Wow. Congrats on landing that beast of a fish! I'm still learning about surf fishing but you better believe that is on my must catch list for 2013!


----------



## jkw1119 (Apr 15, 2013)

very nice catch..congratulations,beautiful color..i love catching and releasing those studs


----------



## domci08 (Apr 9, 2013)

Got it on 15# fluocarbon , with an egg size sand flea , put up a good fight. Got a few pictures and released him safely .


----------



## Magic Mike (Jun 30, 2009)

Slob's got a bit of a beer belly to him! Great fish


----------



## kilroy1117 (Mar 11, 2013)

Dear god. That's awesome. Bravo, sir!


----------



## foreverfishing (Nov 30, 2012)

wesome job man. biggest red i've seen.


----------



## N784a (Mar 22, 2013)

Congrats bro....what size rod and reel did you use?


----------



## mjferencak (Mar 9, 2013)

I envy you! I wish I could be fishing during the weekday mornings. Best time to fish. Damn job.


----------



## domci08 (Apr 9, 2013)

Rod: penn power stick 10' , reel: Daiwa emblem pro 5500, 20# braid line.
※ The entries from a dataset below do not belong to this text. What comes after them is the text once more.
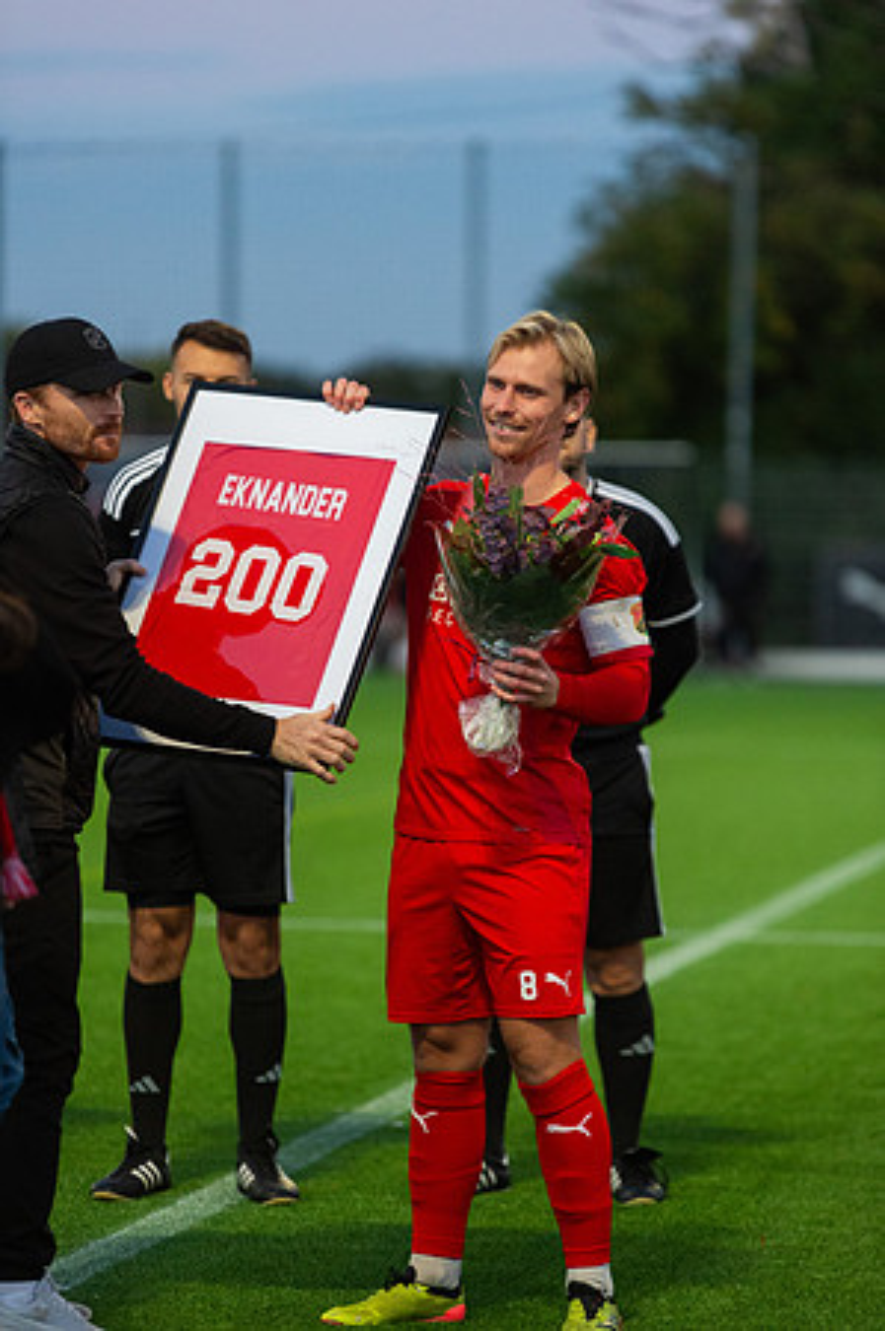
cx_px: 442
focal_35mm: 200
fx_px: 7392
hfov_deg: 6.9
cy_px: 666
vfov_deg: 10.3
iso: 4000
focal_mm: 200
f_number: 3.2
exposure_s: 1/800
Pompano rig with 15# fluocarbon leader on 40# main leader.


----------



## Flats15 (Mar 20, 2013)

Nice!!! Beautiful color to that red!! So cool that you got him on a flea. Usually get mine on shrimp


----------



## lowprofile (Jan 6, 2013)

nice! i just got a 40-41" the other night too.


----------



## bigassredfish (Apr 3, 2011)

Flourocarbon is the way to do it! Well done.


----------